You can see this by running:
python motif_finder.py -h
I've included the output here for reference:
usage: Get stats from time series dataset files [-h] [-tr TRAIN] [-te TEST]
[-v VERBOSITY]
[-w WINDOW_SIZE] [-p PAA_SIZE]
[-a ALPHABET_SIZE]
[-g GVIZ_HOME]
Motif finding using sequitur
optional arguments:
-h, --help show this help message and exit
-tr TRAIN, --train TRAIN
path to training data file
-te TEST, --test TEST
path to test data file
-v VERBOSITY, --verbosity VERBOSITY
verbosity level for logging; default=1 (INFO)

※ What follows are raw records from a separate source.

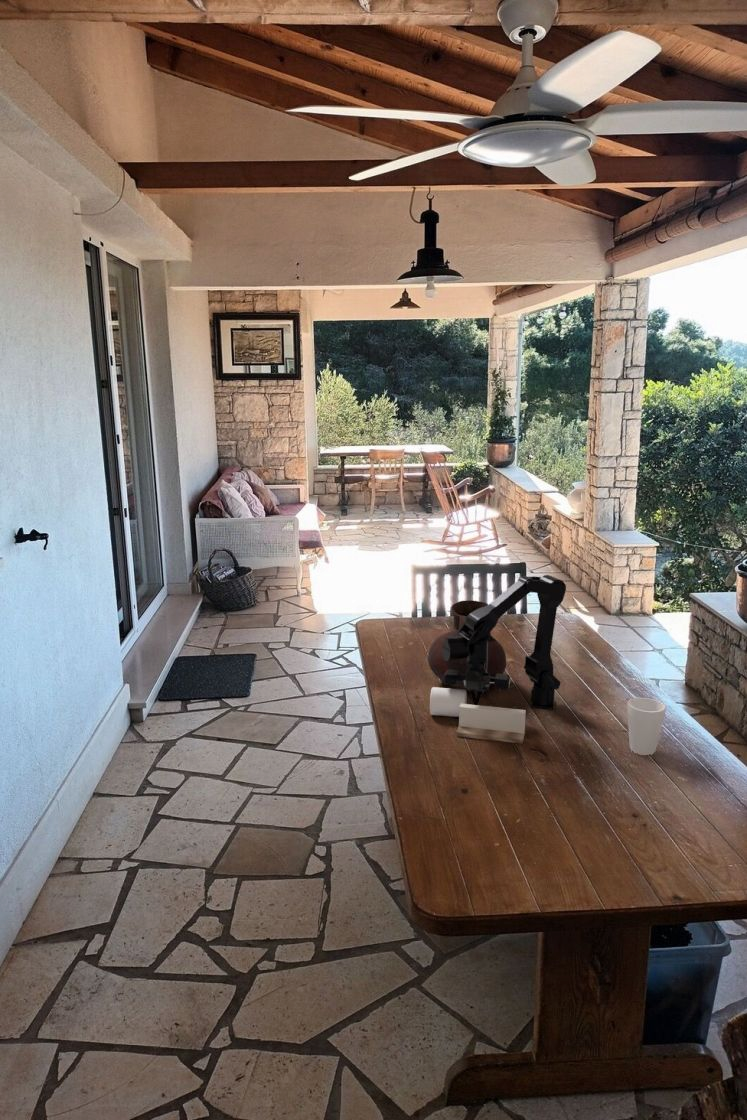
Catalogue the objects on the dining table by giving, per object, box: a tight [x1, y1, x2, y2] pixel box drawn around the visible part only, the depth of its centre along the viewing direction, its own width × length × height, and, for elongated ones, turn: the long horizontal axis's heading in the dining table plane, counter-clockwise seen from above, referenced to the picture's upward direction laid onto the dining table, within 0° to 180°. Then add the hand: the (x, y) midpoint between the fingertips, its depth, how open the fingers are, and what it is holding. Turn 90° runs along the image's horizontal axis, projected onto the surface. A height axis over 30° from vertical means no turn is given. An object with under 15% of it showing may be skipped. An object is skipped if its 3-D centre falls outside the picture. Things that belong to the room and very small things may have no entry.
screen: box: [456, 703, 527, 745], centre depth 215 cm, size 18×6×7 cm, turn 75°
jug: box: [427, 599, 507, 690], centre depth 249 cm, size 25×25×25 cm
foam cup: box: [626, 697, 667, 756], centre depth 205 cm, size 10×9×13 cm
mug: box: [429, 686, 468, 718], centre depth 229 cm, size 12×10×8 cm
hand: (476, 706), depth 227 cm, fingers closed
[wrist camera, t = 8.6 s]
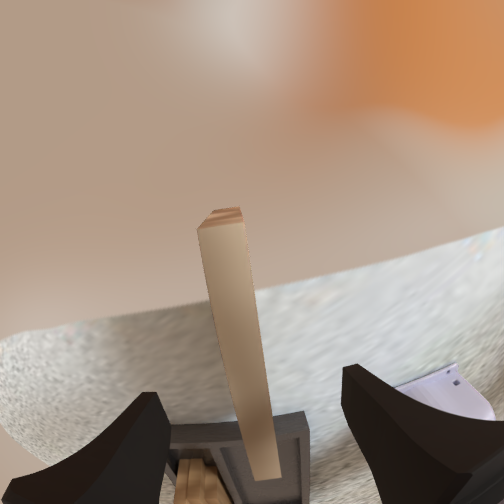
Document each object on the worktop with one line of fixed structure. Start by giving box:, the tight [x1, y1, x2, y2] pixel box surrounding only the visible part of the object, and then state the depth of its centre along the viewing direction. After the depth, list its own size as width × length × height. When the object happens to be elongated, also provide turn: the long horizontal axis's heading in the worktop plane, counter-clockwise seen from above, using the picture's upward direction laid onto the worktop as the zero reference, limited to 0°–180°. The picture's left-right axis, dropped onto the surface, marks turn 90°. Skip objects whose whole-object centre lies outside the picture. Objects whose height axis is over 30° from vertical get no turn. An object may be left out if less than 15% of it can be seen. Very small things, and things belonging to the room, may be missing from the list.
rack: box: [165, 411, 310, 504], centre depth 21 cm, size 13×20×2 cm, turn 8°
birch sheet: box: [197, 207, 281, 481], centre depth 14 cm, size 2×14×8 cm, turn 8°
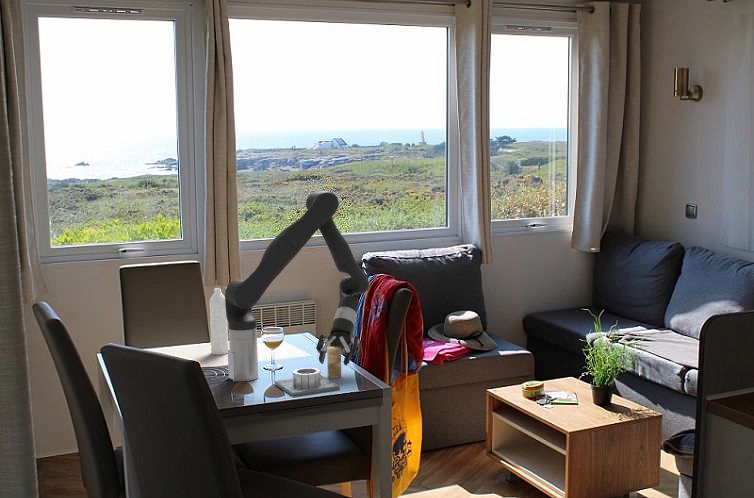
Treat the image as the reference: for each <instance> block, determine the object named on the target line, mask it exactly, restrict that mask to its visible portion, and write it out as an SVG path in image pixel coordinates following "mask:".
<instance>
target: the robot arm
mask: <svg viewBox="0 0 754 498" xmlns="http://www.w3.org/2000/svg"><path fill="white" fill-rule="evenodd" d="M339 204H340V203H339V198H338V197H337V194H335V193H334V192H332V191H327V190H324V191H323V190H322V191H320V190H317V191H314V192H311V193H310V194H309V195H307V198H306V201H305V206H306V209H307V210H306V212H305V213H303V215H302V216H300V218H298V219H297V220H296V221H294V222H292V223H291V224H290V225H288V226H287V227H285V228H284V229H283V230H281V231H280V232H279V233H278V235H277V236H275V237H274V239H273V240H272V241H271V242H270V243H269V244H268V246H267V247H266V249H265V251H264V253H263V255H262V256H261V260H260V262H259V264H258V265H257V267H256V268H255V269H254V271H253V272H251V274H250V275H249V276H248V277H246V279H245V280H243V279H234V280H231V282H229V283H228V284H227V286H226V287H227V288H226V287H225V292H224V297H225V306H226V317H227V322H228V348H229V350H228V353H227V368H228V378H229V379H230V380H231V381H233V382H248V381H254V380H256V379H258V378H259V362H258V335H257V334H258V332H257V330H258V329H257V327H258V325H257V318H256V316H255V315H254V312H253V307H254V306H255V305H256V304H257V303H258V302H259V300H260V299H261V298H262V296H263V295H264V293H265V292H266V291H267V289H269V288H270V286H271V284H272V283H273V281H275V279H276V278H277V277H278V276H279V275H280V274H281V273H282V272H283V270H284V269H285V268H286V267H288V265H289V264H290V263H291V262H292V260H293V259H294V258H295V257H297V256H298V254H299V253H300V251H301V250H302V249H303V247H305V245H306V244H307V243H308V242H309V241H310V239H311V238H312V237H313V236H314V234H315V233H316V232H317V231H318V230H319V232H320V235H322V238H323V240H324V242H325V244H326V246H327V249H328V250H329V253H330V255H331V258H332V260H333V262H334V264H335V267H336V269H337V271H338V272H340V273H345V274H348V275H347V276H343V278H342V279H341V280H340V282H339V287H338V289H339V302H338V306H337V310H336V312H335V315H334V318H333V322H332V325H331V329H330V332H329V335H328V336H325V335H324V334H320V335H319V338H318V341H317V344H316V346H315V349H316V351H317V353H318V354H319V355H318V361H319V363H320V364H321V365H324V362H325V359H326V357H327V356H326V354H327V347H331V346H339V347H341V351H343V350H345V352H346V353H345V355H344V358H343V365H344V366H348V365H349V364H350V362H351V357H352V356H357V355H358V353H359V346H360V342H361V341H360V338H359V336H357V335H356V336H354V337H353V333H354V329H355V326H356V322H357V321H356V320H357V315H358V311H359V307H360V300H359V298H358V297H356V296H355V295H361V294H365V293H367V292H368V290H369V288H370V281H369V278H368V276H367V274H366V273H365V272H364V271H363V269H362V268H361V267H360V265H359V264H358V263H357V262H356V259H355V257H354V254H353V252H352V250H351V247H350V245H349V244H348V241H347V240H346V238H344V236H343V234H342V233H341V231H340V230H339V229H338V227H337V226H336V224H335V221H334V219H333V216H334V215H335V214H336V213H337V211H338V209H339ZM351 343H352V344H353V345H352V348H351V349H350V347H349V345H350V344H351Z"/></svg>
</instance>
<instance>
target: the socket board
mask: <svg viewBox="0 0 754 498" xmlns="http://www.w3.org/2000/svg"><path fill="white" fill-rule="evenodd" d="M274 385H275V386H277V387H278V388H279V389H281V390H283V391H284V392H285V393H287V394H289V395H291V396H292V397H298V396H306V395H312V394H318V393H325V392H331V391H338V390H341V385H339V384H337V383H336V382H334V381H332V380H330V378H328V377H325V376H323V375H321V370H320V369H318V368H314V367H301V368H297V369H294V370H293V371H292V378H287V379H280V380H274Z"/></svg>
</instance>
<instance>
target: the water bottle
mask: <svg viewBox="0 0 754 498" xmlns="http://www.w3.org/2000/svg"><path fill="white" fill-rule="evenodd" d="M226 288H227V286H225V289H226ZM213 291H214V292H213V293H212V295H211V297H210V299H209V303H208V304H209V320H210V321H209V326H210V327H209V329H210V330H209V331H210V346H211V347H210V353H211V354H212V355H217V356H220V355H228V350H230V348H229V324H228V321H227V317H226V306H225V294H223V293H222V290H221V287H215V288H214V290H213Z"/></svg>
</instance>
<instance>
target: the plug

-w WINDOW_SIZE, --window-size WINDOW_SIZE
window size
-p PAA_SIZE, --paa-size PAA_SIZE
number of letters in a word; SAX word size
-a ALPHABET_SIZE, --alphabet-size ALPHABET_SIZE
size of alphabet; number of bins for SAX
-g GVIZ_HOME, --gviz-home GVIZ_HOME
path to directory with gviz jar
The grid_search.py module also contains an option for where to output results to:
-o OUTPUT_PATH, --output-path OUTPUT_PATH
path to write CV scores to
Finally, I've included two bash scripts and sample data that I used to run some experiments using this code. These scripts assume you have the data in the following structure (same as in zip archive):
├── dataset1
│ ├── test.txt
│ └── train.txt
├── dataset2
│ ├── test.txt
│ └── train.txt
├── dataset3
│ ├── test.txt
│ └── train.txt
├── dataset4
│ ├── test.txt
│ └── train.txt
└── dataset5
├── test.txt
└── train.txt
To run the grid search on all datasets, use grid_search.sh. To compute the
accuracies using the best parameters I found in my experiments, run
compute_accuracies.sh.